Stored data entries
■ ■ ■ ■ ■

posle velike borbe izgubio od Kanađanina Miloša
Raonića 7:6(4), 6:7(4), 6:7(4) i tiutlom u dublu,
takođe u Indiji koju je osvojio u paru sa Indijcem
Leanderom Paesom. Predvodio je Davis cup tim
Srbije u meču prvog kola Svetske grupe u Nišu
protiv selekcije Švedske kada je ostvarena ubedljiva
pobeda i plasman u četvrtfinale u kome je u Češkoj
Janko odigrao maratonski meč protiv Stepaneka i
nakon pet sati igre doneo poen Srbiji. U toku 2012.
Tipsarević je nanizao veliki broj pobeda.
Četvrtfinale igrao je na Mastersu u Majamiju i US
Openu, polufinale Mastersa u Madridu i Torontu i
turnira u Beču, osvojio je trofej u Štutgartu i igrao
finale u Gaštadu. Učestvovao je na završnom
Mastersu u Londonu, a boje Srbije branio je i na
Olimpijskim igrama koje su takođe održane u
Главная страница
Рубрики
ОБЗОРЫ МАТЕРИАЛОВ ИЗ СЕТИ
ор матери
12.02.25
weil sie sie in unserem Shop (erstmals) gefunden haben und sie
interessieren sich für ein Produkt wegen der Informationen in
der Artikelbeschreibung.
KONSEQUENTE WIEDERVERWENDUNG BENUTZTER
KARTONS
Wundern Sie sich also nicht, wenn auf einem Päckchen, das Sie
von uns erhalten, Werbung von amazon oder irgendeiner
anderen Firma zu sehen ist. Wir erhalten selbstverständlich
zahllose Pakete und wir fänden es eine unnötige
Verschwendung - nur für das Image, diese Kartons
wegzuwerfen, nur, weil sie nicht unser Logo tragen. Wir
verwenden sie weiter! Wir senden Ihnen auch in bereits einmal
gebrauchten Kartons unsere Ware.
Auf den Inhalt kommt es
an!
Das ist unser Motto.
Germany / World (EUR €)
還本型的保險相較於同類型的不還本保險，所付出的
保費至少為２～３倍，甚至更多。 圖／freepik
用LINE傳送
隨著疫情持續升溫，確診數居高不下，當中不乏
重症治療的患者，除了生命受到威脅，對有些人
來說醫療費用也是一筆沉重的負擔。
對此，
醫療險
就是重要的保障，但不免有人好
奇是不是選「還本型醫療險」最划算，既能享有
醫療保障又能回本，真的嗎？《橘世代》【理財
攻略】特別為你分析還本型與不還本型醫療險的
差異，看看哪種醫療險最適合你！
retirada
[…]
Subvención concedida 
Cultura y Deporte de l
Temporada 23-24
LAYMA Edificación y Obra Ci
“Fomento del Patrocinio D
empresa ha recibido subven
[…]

■ ■ ■ ■ ■

#### YOUR TASK
Change "Srbije" to "Srbija" everywhere it appears in the lines above, and leave everything else unchanged.

#### SOLUTION FOR THIS EXERCISE
posle velike borbe izgubio od Kanađanina Miloša
Raonića 7:6(4), 6:7(4), 6:7(4) i tiutlom u dublu,
takođe u Indiji koju je osvojio u paru sa Indijcem
Leanderom Paesom. Predvodio je Davis cup tim
Srbija u meču prvog kola Svetske grupe u Nišu
protiv selekcije Švedske kada je ostvarena ubedljiva
pobeda i plasman u četvrtfinale u kome je u Češkoj
Janko odigrao maratonski meč protiv Stepaneka i
nakon pet sati igre doneo poen Srbiji. U toku 2012.
Tipsarević je nanizao veliki broj pobeda.
Četvrtfinale igrao je na Mastersu u Majamiju i US
Openu, polufinale Mastersa u Madridu i Torontu i
turnira u Beču, osvojio je trofej u Štutgartu i igrao
finale u Gaštadu. Učestvovao je na završnom
Mastersu u Londonu, a boje Srbija branio je i na
Olimpijskim igrama koje su takođe održane u
Главная страница
Рубрики
ОБЗОРЫ МАТЕРИАЛОВ ИЗ СЕТИ
ор матери
12.02.25
weil sie sie in unserem Shop (erstmals) gefunden haben und sie
interessieren sich für ein Produkt wegen der Informationen in
der Artikelbeschreibung.
KONSEQUENTE WIEDERVERWENDUNG BENUTZTER
KARTONS
Wundern Sie sich also nicht, wenn auf einem Päckchen, das Sie
von uns erhalten, Werbung von amazon oder irgendeiner
anderen Firma zu sehen ist. Wir erhalten selbstverständlich
zahllose Pakete und wir fänden es eine unnötige
Verschwendung - nur für das Image, diese Kartons
wegzuwerfen, nur, weil sie nicht unser Logo tragen. Wir
verwenden sie weiter! Wir senden Ihnen auch in bereits einmal
gebrauchten Kartons unsere Ware.
Auf den Inhalt kommt es
an!
Das ist unser Motto.
Germany / World (EUR €)
還本型的保險相較於同類型的不還本保險，所付出的
保費至少為２～３倍，甚至更多。 圖／freepik
用LINE傳送
隨著疫情持續升溫，確診數居高不下，當中不乏
重症治療的患者，除了生命受到威脅，對有些人
來說醫療費用也是一筆沉重的負擔。
對此，
醫療險
就是重要的保障，但不免有人好
奇是不是選「還本型醫療險」最划算，既能享有
醫療保障又能回本，真的嗎？《橘世代》【理財
攻略】特別為你分析還本型與不還本型醫療險的
差異，看看哪種醫療險最適合你！
retirada
[…]
Subvención concedida 
Cultura y Deporte de l
Temporada 23-24
LAYMA Edificación y Obra Ci
“Fomento del Patrocinio D
empresa ha recibido subven
[…]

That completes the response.